The MIT License applies to all the solutions / projects / examples included in this repository.
The goal of this solution is to develop an advanced Retrieval-Augmented Generation (RAG) ChatBot designed to assist users in accessing vendor contract information. This ChatBot will identify and retrieve the specific contracts and amendments relevant to the user's query. By focusing on pertinent documents, the ChatBot will provide precise answers based on the content of these documents.
By simplifying access to the contract details, amendments and specific clauses, this tool aims to streamline the contract management and enhance user experience. Users will receive quick, actionable information presented in a user-friendly format, making the retrieval process more efficient and intuitive.
Please ensure you're using Python 3.11 or later. This version is required for optimal compatibility with LangGraph. If you're on an older version, upgrading will ensure everything runs smoothly.
Open a terminal window in VS Code and run the following command
python --version
```
git clone https://github.com/rickcau/vendor-contracts-gen-ai.git
$ cd vendor-contracts-gen-ai
```
Open a terminal window and run the following commands.
```
python -m venv vendor-contracts-env
.\vendor-contracts-env\Scripts\activate
pip install -r requirements.txt
```
If you don't have Jupyter set up, install the Jupter extension in VS Code. We will leverage notebooks to demo various examples.

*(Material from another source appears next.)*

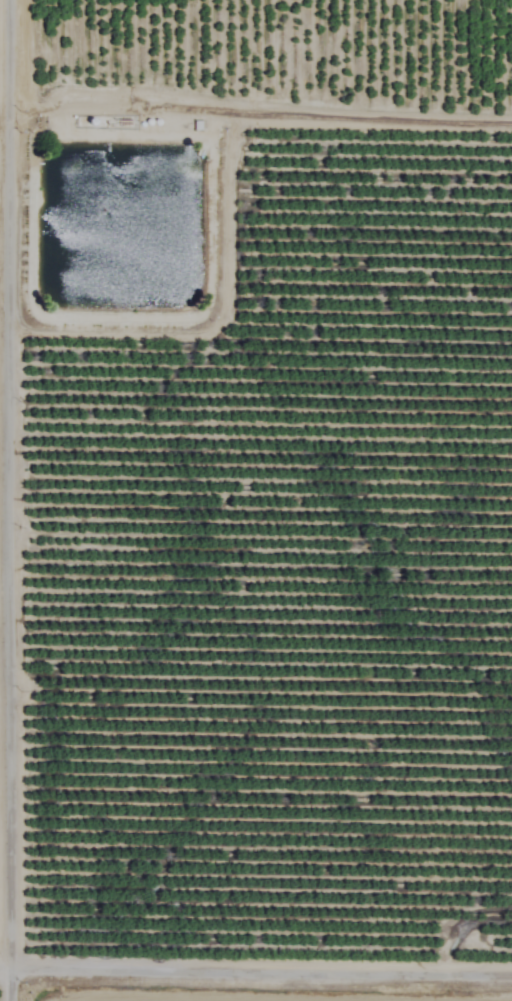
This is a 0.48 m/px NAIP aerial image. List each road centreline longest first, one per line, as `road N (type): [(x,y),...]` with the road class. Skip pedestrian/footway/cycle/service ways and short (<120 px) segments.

- Naviagte to the Azure Portal and collect all the AI resource detatils for both AI Search and Azure OpenAI endpoints.
Briefly going over how to set up environment variables. You will find an example .env file in the root folder env.example
you need to rename that file
to .env
and make sure to see all the variables to point to your Azure Resources.
If you don't have Jupyter set up, install the Jupter extension in VS Code. We will leverage notebooks to demo various examples.